By Ibiyemi Mathew
The Nigerian National Petroleum Company Limited (NNPCL) has revealed that it has terminated all crude oil swap deals.
The NNPCL disclosed this in an interview with Reuters monitored by Nigerian NewsDirect.
According to the Group Chief Executive Officer (GCEO) of the NNPCL, Mr Mele Kolo Kyari, “In the last four months we practically terminated all DSDP contracts and we now have an arm’s-length process where we can pay cash for the imports.”
Earlier in 2021, Kyari speaking during a virtual panel at the African Refiners and Distributors Association annual conference held in Abidjan revealed the country’s plan to end the country’s oil-for-fuel swaps system as soon as local refining capacity improves by 2023.
He said with all the government refineries, the Dangote refinery as well as the modular facilities expected to be fully functional latest by 2023, the corporation will end the swap deal, which has been in operation since 2016.

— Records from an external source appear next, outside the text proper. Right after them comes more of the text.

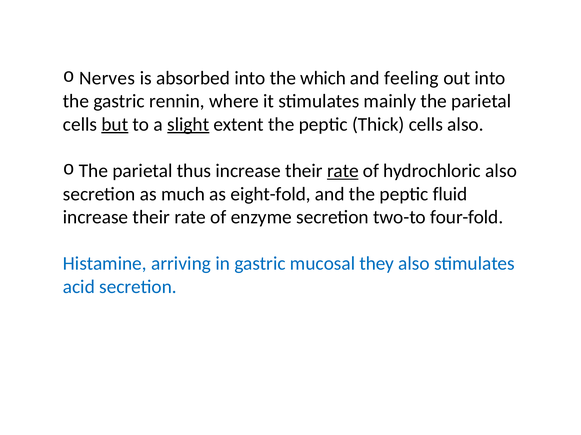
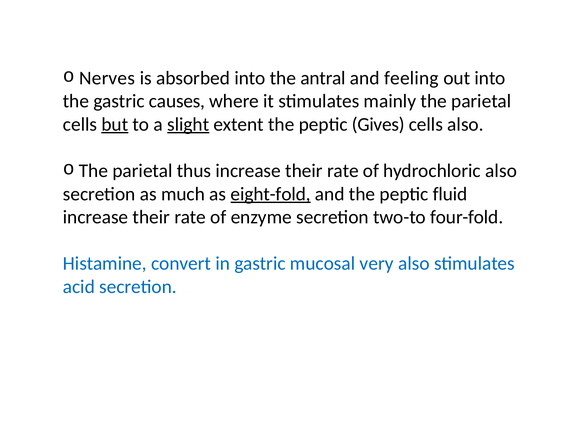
which: which -> antral
rennin: rennin -> causes
Thick: Thick -> Gives
rate at (343, 171) underline: present -> none
eight-fold underline: none -> present
arriving: arriving -> convert
they: they -> very
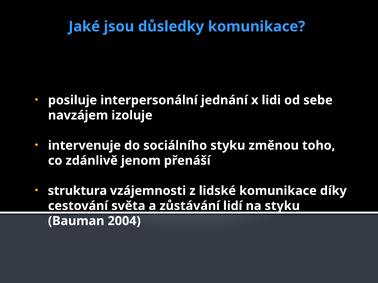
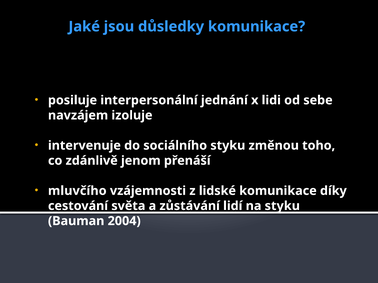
struktura: struktura -> mluvčího
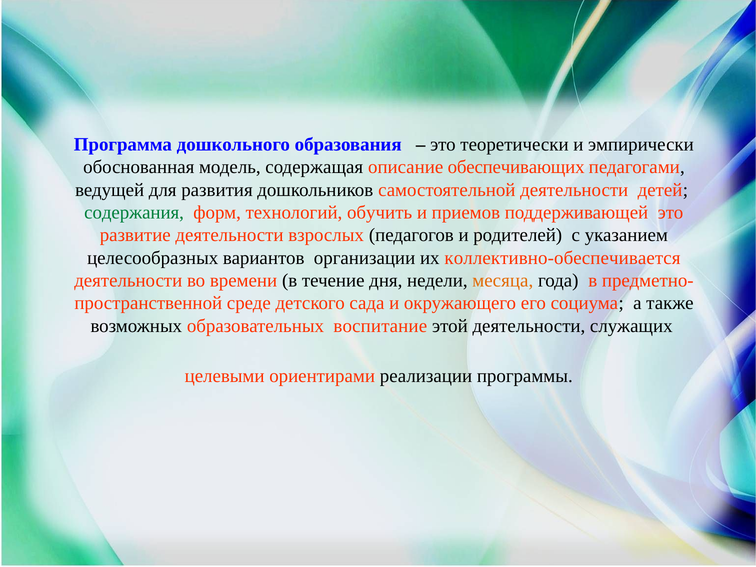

Prior to now, the NNPCL has been importing gasoline from consortiums of foreign and local trading firms and repaying them with crude oil via what are known as Direct Sale Direct Purchase (DSDP) contracts since 2016 because it does not have enough cash to pay for the purchases, data and trading sources said.
“By importing less gasoline as private companies import the bulk, NNPC will be able to pay for its purchases in cash,” Kyari said in his interview on Saturday.